The video game:
- The reason for the game's relatively short length? So that you can finish your journey from beginning to end without any breaks, and with the same companion all the way, should you meet one.
- Why there are exactly six spirits of the Ancients who appear to you in the end? They are the spirits who've shown you the visions at the meditation stones in the Beginning, the Bridge, the Desert, the Descent, the Tunnels, and the Temple. That's right, you were seeing a different Ancient every time (they do look the same, but so do you and your Companion), and in the end, they simply all gathered together.
- Why do the "War Machines" have no weaponry? They only "eat" the red cloth creatures and store them inside their bodies. The Ancients weren't using them to fight—they use them to steal resources from each other for survival. The machines aren't trying to kill you, they're trying to collect you (or rather, your clothes, especially the scarf) for their absent masters.

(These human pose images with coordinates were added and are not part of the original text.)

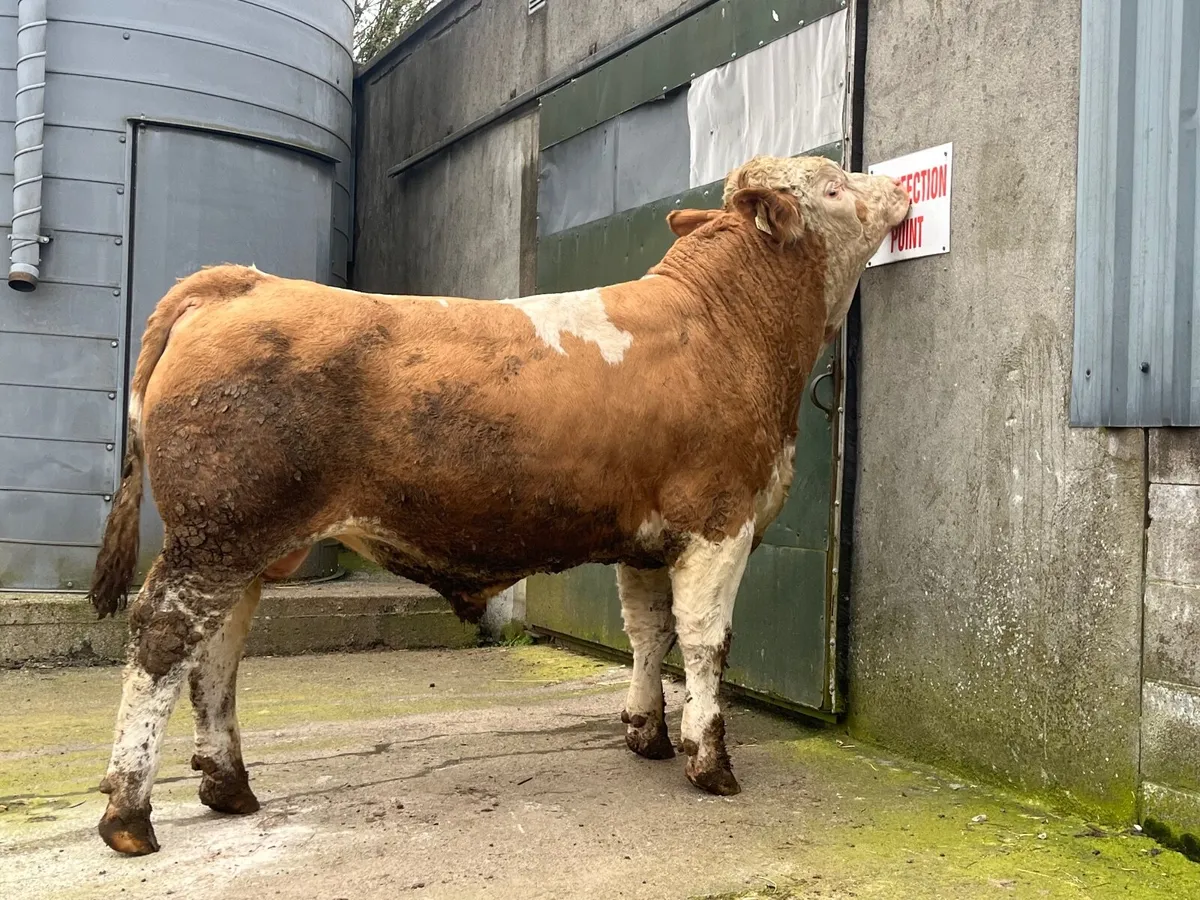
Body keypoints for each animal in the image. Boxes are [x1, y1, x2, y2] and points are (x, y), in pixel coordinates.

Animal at [87, 154, 910, 855]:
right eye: (833, 184)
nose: (900, 186)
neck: (727, 328)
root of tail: (247, 283)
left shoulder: (649, 538)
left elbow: (648, 633)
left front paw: (645, 733)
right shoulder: (719, 522)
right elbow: (708, 641)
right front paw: (710, 761)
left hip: (243, 541)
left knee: (218, 647)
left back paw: (228, 786)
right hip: (218, 531)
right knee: (164, 638)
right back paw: (129, 813)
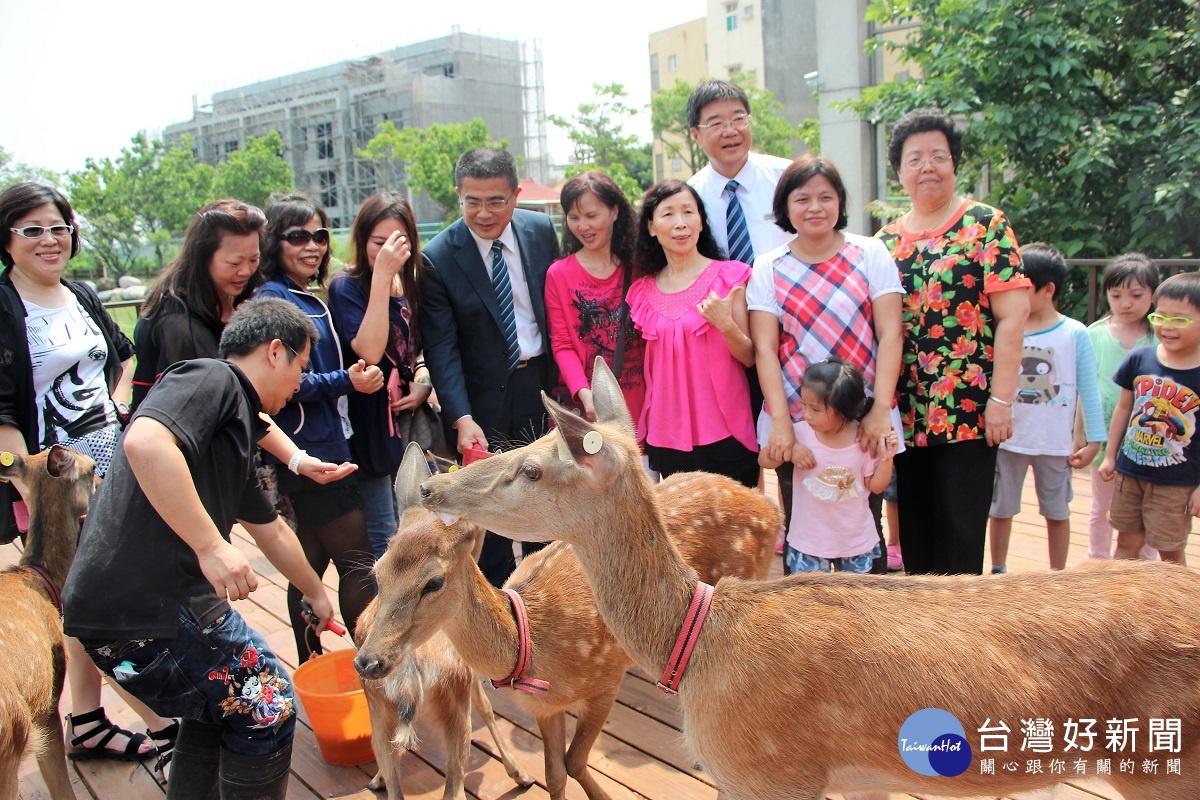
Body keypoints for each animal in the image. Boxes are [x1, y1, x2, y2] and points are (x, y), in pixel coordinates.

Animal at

- Extra Credits brought up an example when comparing the game to the archetypical Hero's Journey, involving the wind serving as Invisible Walls at the start of the game; That it actually serves as as a subtle version of the Refusal of the Call, pushing the player back on the path when they inevitably try to wander off and explore instead of answering the call.

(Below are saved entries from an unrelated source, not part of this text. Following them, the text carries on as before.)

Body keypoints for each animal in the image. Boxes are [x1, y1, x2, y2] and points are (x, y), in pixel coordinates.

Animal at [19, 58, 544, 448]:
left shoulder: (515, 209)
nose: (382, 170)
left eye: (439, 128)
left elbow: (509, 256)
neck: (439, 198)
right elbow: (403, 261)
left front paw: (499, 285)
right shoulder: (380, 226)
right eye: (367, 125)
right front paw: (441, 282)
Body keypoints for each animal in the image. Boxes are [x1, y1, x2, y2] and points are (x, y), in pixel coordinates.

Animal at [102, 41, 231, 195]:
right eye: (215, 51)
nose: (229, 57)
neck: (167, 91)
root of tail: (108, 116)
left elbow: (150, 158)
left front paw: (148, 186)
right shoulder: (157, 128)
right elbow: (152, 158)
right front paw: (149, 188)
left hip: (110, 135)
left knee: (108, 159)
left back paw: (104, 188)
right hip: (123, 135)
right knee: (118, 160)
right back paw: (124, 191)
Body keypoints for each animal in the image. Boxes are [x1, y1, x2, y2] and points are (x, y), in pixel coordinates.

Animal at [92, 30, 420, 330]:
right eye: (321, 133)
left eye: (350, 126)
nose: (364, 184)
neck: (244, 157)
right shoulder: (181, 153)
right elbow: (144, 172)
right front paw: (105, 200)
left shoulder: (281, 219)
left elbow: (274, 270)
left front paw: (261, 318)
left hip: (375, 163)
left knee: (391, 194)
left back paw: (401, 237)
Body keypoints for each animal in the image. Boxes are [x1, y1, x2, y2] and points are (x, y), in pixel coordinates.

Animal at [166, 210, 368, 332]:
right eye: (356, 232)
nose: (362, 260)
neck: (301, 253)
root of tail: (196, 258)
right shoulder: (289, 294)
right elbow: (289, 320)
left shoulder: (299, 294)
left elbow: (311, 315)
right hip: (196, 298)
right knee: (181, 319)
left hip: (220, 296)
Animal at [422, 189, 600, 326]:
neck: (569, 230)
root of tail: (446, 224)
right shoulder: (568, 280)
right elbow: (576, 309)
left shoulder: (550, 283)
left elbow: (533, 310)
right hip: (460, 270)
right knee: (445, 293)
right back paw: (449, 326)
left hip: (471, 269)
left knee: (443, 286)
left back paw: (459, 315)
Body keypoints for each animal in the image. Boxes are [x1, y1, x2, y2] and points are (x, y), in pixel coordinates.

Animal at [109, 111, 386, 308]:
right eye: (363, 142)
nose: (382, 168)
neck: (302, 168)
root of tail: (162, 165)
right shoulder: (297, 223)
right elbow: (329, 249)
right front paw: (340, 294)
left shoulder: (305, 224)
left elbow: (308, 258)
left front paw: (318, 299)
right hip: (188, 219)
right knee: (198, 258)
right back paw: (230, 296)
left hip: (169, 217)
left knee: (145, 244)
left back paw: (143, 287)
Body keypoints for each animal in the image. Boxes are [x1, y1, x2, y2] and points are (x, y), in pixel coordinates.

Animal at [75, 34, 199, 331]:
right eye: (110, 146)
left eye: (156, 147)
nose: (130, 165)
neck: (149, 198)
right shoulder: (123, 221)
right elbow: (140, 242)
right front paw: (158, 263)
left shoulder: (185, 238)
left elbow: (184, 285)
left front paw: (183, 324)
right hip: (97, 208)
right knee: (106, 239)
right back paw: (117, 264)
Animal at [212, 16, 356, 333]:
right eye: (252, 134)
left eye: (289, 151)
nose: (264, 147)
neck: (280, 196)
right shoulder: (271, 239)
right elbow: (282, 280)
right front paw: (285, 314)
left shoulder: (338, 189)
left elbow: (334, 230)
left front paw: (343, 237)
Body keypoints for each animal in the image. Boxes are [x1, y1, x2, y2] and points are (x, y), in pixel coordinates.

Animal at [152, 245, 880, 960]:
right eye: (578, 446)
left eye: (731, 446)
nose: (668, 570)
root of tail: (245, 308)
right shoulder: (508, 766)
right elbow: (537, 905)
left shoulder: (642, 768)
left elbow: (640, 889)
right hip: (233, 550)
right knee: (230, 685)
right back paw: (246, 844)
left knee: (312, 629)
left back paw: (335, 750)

- Why does collecting all of the glyphs in the game unlock the ability to be a White Cloak? Because you were focused on doing the exact same thing they did, collecting as much energy as you could find with little thought for any consequences your actions may have caused. And why does being a White Cloak let you regenerate energy without singing to anyone? It is implies that all of the glyphs are the spirits of dead cloaked beings which means that the regeneration ability is caused by their spirits singing to you, just like how the spirits of the Six Ancient White Cloaks sing to you to give you the energy to ascend at the end.

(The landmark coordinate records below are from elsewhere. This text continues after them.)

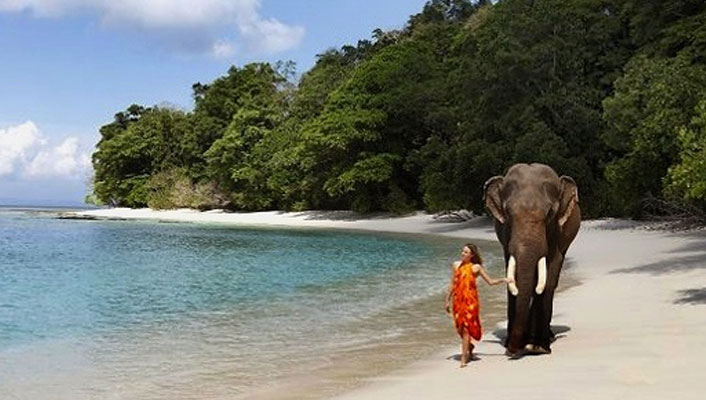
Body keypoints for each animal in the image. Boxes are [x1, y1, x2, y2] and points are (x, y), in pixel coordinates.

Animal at [484, 163, 576, 356]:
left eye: (550, 213)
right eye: (508, 212)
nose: (511, 350)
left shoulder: (557, 232)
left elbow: (548, 275)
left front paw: (536, 347)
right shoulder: (506, 235)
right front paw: (513, 345)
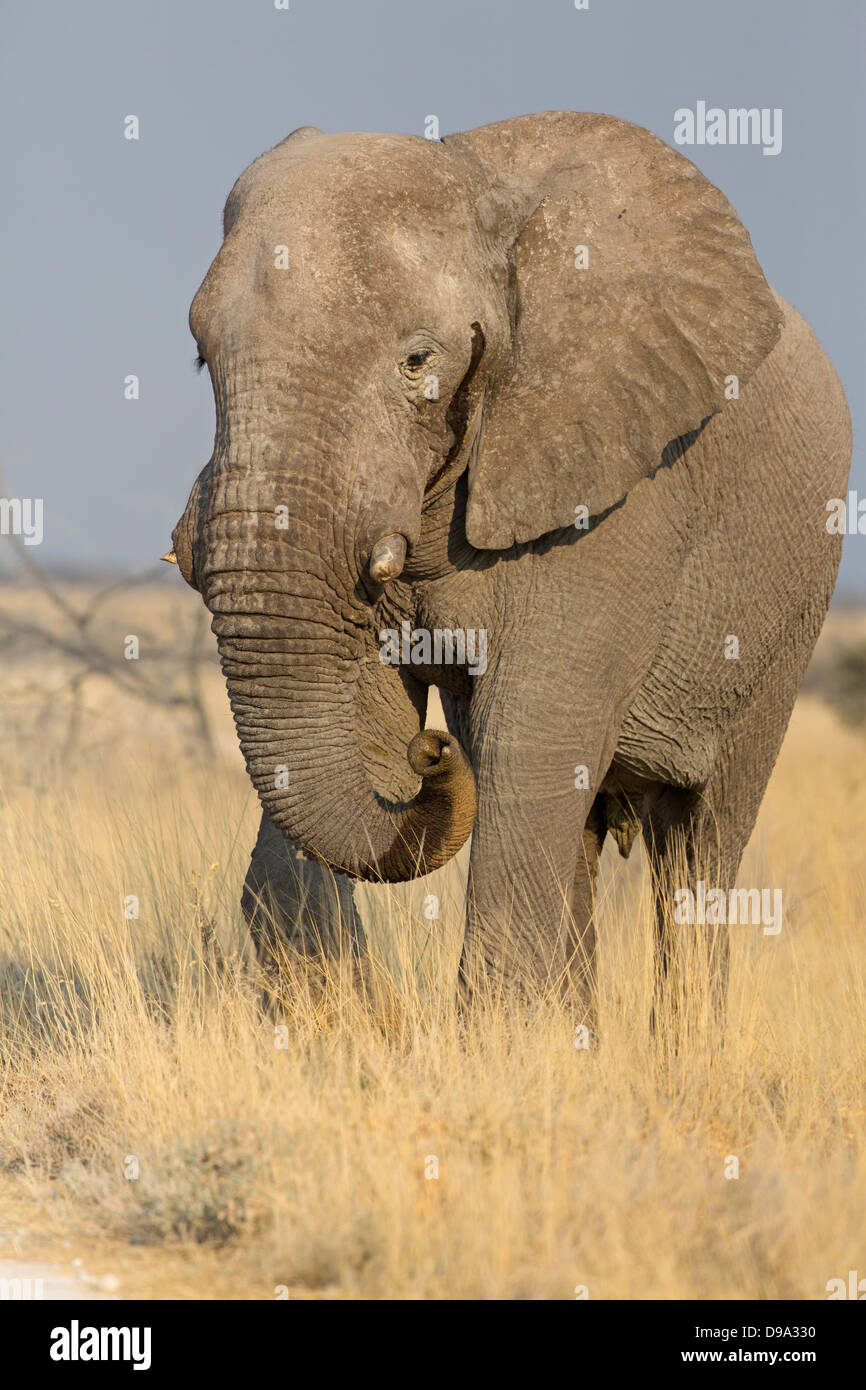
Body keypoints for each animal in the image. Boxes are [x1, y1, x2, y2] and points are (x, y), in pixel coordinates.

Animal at [170, 111, 856, 1023]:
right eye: (203, 358)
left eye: (419, 361)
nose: (433, 754)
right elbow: (360, 732)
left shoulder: (616, 495)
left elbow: (527, 736)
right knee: (582, 835)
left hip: (787, 618)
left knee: (698, 848)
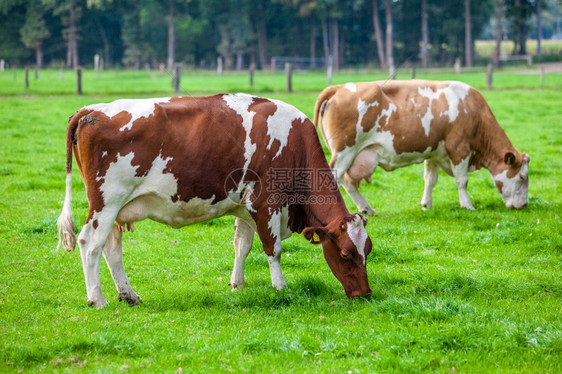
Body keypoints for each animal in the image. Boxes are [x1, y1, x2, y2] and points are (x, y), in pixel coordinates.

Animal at [57, 93, 372, 306]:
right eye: (346, 254)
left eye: (367, 250)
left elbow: (242, 246)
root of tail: (91, 110)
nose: (366, 294)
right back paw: (97, 299)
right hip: (106, 203)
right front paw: (280, 287)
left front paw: (237, 284)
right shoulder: (266, 202)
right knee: (90, 244)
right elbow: (273, 249)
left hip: (117, 209)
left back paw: (129, 295)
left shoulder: (244, 206)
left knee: (111, 249)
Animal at [312, 80, 528, 215]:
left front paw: (426, 204)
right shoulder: (459, 149)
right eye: (522, 177)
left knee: (348, 182)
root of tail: (339, 88)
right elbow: (462, 181)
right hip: (345, 151)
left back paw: (366, 208)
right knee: (334, 180)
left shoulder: (434, 152)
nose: (524, 205)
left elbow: (430, 180)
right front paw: (467, 205)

- There is actually a way to communicate with the other players: Morse Code (if you know it).
- Those crates that contain the little scarves? Those are segments of the War Machines.
- In the second-to-last level, the glowing symbols are implied to be the souls of sacrificed robed beings.
- All of the markers are implied to be the tombstones. You walk past dozens in the first section. In the second-to-last level, you travel across a snowy hill with hundreds of tombstones, and soon after you and your partner collapse in the snow. During the ending, another tombstone one is created, implying that each tombstone on the hill was from a robed being that didn't make it.
- Why are there only two areas that have large groups of tombstones? Well according to the complete tapestry the first group you encountered in the desert belong to the White Cloaks that died in the war, since it shows them buried underneath the markers before leading up to your character's "birth", while the ending implies the second set in the frozen mountains belong to the Red Cloaks that die trying to ascend by reaching the split peak, just like what happened to you.
- The War Machines/Guardians faces are masked when inactive. (or right after they turn red when they catch you) If you take a closer look, you can see that aside from a few added details, they resemble your character's face. This was done not only to symbolize the Guardians with the darker parts of the past, but also the darker parts of the player's own self.
- We do see the War Machines eating the red-cloth creatures, which makes sense, because of the resource war the White Cloaks were embroiled in. But if you get a White Cloak yourself, the War Machines can't tell the difference. Does that mean that the White Cloaks are really Not So Different from the red-cloth creatures, and they died because the war drove them to use each other as fuel?